──────── Data ────────

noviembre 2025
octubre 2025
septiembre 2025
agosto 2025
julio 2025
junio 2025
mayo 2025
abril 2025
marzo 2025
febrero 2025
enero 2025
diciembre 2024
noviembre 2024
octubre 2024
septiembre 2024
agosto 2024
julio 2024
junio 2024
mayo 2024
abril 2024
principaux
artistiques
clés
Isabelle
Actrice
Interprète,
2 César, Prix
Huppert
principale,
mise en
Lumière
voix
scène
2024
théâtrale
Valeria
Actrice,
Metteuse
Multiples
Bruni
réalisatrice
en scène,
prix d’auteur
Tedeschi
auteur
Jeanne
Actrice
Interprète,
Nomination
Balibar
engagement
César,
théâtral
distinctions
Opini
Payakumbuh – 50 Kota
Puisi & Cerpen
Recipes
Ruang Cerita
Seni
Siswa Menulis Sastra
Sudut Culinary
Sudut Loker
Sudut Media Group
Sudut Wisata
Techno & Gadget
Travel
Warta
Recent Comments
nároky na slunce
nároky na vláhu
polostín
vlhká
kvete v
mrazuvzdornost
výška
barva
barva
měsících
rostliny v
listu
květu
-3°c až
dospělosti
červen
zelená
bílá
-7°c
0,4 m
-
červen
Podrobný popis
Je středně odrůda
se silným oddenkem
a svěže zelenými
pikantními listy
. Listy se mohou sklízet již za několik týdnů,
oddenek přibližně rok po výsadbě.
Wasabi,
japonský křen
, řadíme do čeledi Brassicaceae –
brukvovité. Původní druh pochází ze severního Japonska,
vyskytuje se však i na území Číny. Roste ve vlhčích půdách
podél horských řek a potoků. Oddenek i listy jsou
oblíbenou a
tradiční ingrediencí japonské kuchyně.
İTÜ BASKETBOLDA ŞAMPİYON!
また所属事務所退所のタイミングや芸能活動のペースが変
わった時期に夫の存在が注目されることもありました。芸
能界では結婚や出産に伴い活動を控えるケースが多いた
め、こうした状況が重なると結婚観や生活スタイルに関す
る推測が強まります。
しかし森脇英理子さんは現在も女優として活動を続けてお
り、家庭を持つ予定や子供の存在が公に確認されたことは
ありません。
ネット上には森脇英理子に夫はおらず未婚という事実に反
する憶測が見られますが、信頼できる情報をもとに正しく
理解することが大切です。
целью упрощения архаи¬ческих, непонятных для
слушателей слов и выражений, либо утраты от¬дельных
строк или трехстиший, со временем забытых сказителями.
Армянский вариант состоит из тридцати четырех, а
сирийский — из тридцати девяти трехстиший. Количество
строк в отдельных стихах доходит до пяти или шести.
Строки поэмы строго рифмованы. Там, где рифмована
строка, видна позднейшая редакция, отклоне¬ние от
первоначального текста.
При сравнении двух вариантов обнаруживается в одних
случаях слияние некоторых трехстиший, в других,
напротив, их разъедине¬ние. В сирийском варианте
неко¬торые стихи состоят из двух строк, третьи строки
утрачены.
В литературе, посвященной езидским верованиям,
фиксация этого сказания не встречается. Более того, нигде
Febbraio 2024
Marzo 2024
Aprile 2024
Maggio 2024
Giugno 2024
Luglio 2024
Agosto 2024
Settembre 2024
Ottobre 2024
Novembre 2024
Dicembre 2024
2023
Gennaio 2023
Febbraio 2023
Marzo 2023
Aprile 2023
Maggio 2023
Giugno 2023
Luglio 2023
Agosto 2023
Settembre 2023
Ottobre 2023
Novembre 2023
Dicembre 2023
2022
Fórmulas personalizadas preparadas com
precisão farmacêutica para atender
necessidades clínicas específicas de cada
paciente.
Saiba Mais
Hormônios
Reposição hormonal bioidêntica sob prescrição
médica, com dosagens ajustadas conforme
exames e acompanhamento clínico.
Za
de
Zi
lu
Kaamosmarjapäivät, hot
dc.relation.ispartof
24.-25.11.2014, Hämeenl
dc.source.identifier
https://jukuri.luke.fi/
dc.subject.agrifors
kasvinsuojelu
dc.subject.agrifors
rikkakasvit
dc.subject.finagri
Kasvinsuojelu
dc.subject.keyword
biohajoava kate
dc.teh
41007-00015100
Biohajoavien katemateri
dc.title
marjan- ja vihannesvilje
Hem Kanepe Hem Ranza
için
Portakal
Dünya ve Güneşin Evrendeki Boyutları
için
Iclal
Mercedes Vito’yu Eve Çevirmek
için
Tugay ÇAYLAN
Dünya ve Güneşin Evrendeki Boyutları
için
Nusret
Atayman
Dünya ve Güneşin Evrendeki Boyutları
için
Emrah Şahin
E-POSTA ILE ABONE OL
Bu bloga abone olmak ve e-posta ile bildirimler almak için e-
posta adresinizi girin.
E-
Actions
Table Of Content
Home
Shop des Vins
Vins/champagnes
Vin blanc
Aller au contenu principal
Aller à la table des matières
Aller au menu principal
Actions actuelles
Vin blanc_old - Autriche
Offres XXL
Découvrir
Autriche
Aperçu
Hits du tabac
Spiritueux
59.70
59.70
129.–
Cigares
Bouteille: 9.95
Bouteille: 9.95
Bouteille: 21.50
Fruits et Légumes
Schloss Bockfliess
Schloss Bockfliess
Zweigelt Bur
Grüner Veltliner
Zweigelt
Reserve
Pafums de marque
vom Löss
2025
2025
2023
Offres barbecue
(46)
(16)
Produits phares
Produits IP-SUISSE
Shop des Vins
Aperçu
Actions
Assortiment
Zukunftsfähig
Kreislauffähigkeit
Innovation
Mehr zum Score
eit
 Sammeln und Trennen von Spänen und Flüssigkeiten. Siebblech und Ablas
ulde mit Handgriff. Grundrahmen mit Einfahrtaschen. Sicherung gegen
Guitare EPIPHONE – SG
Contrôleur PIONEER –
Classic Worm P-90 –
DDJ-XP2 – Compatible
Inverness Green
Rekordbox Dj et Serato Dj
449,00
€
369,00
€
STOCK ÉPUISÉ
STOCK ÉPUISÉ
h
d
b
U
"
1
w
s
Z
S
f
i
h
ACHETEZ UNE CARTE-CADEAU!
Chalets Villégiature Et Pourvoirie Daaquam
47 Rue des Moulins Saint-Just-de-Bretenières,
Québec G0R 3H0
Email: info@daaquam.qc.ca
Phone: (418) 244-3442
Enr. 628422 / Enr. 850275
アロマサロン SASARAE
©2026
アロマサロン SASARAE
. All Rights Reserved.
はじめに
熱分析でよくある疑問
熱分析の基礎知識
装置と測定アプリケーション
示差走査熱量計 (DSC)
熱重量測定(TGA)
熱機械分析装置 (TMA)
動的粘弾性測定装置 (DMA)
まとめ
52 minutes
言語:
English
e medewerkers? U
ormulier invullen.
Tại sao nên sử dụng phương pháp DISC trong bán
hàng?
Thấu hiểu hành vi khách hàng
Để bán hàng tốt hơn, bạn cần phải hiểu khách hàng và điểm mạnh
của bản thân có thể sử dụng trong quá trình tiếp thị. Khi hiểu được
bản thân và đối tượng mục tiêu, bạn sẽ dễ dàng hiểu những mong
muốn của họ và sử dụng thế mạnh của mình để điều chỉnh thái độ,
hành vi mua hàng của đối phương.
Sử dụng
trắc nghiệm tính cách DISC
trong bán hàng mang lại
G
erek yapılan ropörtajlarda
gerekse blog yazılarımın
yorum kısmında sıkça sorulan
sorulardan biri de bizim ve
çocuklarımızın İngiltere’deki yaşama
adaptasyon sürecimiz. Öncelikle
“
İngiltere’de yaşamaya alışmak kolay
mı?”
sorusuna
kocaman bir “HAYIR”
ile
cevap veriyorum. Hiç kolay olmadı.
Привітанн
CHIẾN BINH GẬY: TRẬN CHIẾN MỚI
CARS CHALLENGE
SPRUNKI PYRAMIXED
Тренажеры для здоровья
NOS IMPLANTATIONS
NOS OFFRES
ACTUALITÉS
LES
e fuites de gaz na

────────

**What the task asks:**
Reproduce the lines of the material from its first line through the line containing "nároky na vláhu", with both ends included.

**Expected output:**
noviembre 2025
octubre 2025
septiembre 2025
agosto 2025
julio 2025
junio 2025
mayo 2025
abril 2025
marzo 2025
febrero 2025
enero 2025
diciembre 2024
noviembre 2024
octubre 2024
septiembre 2024
agosto 2024
julio 2024
junio 2024
mayo 2024
abril 2024
principaux
artistiques
clés
Isabelle
Actrice
Interprète,
2 César, Prix
Huppert
principale,
mise en
Lumière
voix
scène
2024
théâtrale
Valeria
Actrice,
Metteuse
Multiples
Bruni
réalisatrice
en scène,
prix d’auteur
Tedeschi
auteur
Jeanne
Actrice
Interprète,
Nomination
Balibar
engagement
César,
théâtral
distinctions
Opini
Payakumbuh – 50 Kota
Puisi & Cerpen
Recipes
Ruang Cerita
Seni
Siswa Menulis Sastra
Sudut Culinary
Sudut Loker
Sudut Media Group
Sudut Wisata
Techno & Gadget
Travel
Warta
Recent Comments
nároky na slunce
nároky na vláhu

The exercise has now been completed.